> _CONSIGNES_
A: Quels groupes d'hommes forment le convoi dont parle le passage sur le convoi de Nansouty ? Donnez-les tous.
B: Pouvez-vous poursuivre le passage sur le convoi de Nansouty après sa dernière phrase ?

> _EXTRAIT CHOISI_
Jamais ils ne pourront supporter un aussi interminable voyage. Aussi
expédie-t-on d'abord une avant-garde d'invalides placés
sous les ordres de quelques officiers, eux-mêmes blessés.
« On y joignit des soldats amputés, nous dit
Caulaincourt, et les cadres de sous-officiers, pris dans tous les
régiments et destinés aux nouveaux corps qu'on
organisait en France. Chacun dut fournir des chevaux et des voitures.
L'Empereur donna l'exemple ; l'administration des ambulances
n'existant plus à l'armée que sur le papier, M. le
lieutenant général de Nansouty, blessé lui-même,
eut le commandement de ce convoi qui passa le Niémen avant que
le froid devint vigoureux et arriva heureusement en France. »

    Les attelages
manquent à l'artillerie, désormais trop nombreuse pour
une armée réduite à cent mille hommes, mais
l'Empereur s'irrite lorsqu'on lui propose de laisser une partie des
canons dans Moscou.

Données recueillies:
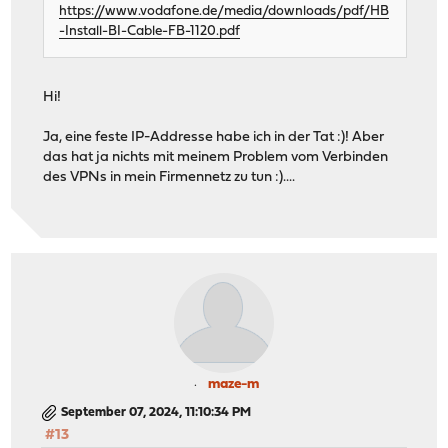
https://www.vodafone.de/media/downloads/pdf/HB
-Install-BI-Cable-FB-1120.pdf
Hi!
Ja, eine feste IP-Addresse habe ich in der Tat :)! Aber
das hat ja nichts mit meinem Problem vom Verbinden
des VPNs in mein Firmennetz zu tun :)....
maze-m
September 07, 2024, 11:10:34 PM
#13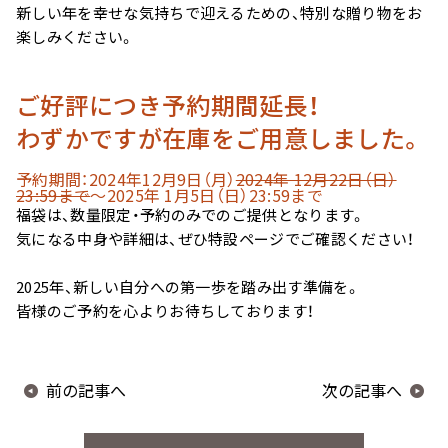
新しい年を幸せな気持ちで迎えるための、特別な贈り物をお
楽しみください。
ご好評につき予約期間延長！
わずかですが在庫をご用意しました。
予約期間：2024年12月9日（月）
2024年 12月22日（日）
23:59まで
〜2025年 1月5日（日）23:59まで
福袋は、数量限定・予約のみでのご提供となります。
気になる中身や詳細は、ぜひ特設ページでご確認ください！
2025年、新しい自分への第一歩を踏み出す準備を。
皆様のご予約を心よりお待ちしております！
前の記事へ
次の記事へ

> _RÉPONSES DANS L'ORDRE_
A:
- des invalides
- quelques officiers, eux-mêmes blessés
- des soldats amputés
- les cadres de sous-officiers, pris dans tous les régiments

B:
    – Non,
l'ennemi s'en ferait un trophée ! Tout marchera avec moi !

    Avec inconscience
– à moins qu'il ne veille toujours nier l'évidence
– il ordonne, comme s'il se trouvait aux Tuileries, l'achat de
vingt mille chevaux ! Il demande également « que
les corps se confectionnassent et se munissent pour quinze jours de
biscuit, comme si l'on avait eu des moyens de transport »,
et il exige que la cavalerie s'approvisionne en fourrages « pour
deux mois ». Alors que depuis quelques jours, les
détachements envoyés fourrager pour la nourriture d'une
journée reviennent bredouilles !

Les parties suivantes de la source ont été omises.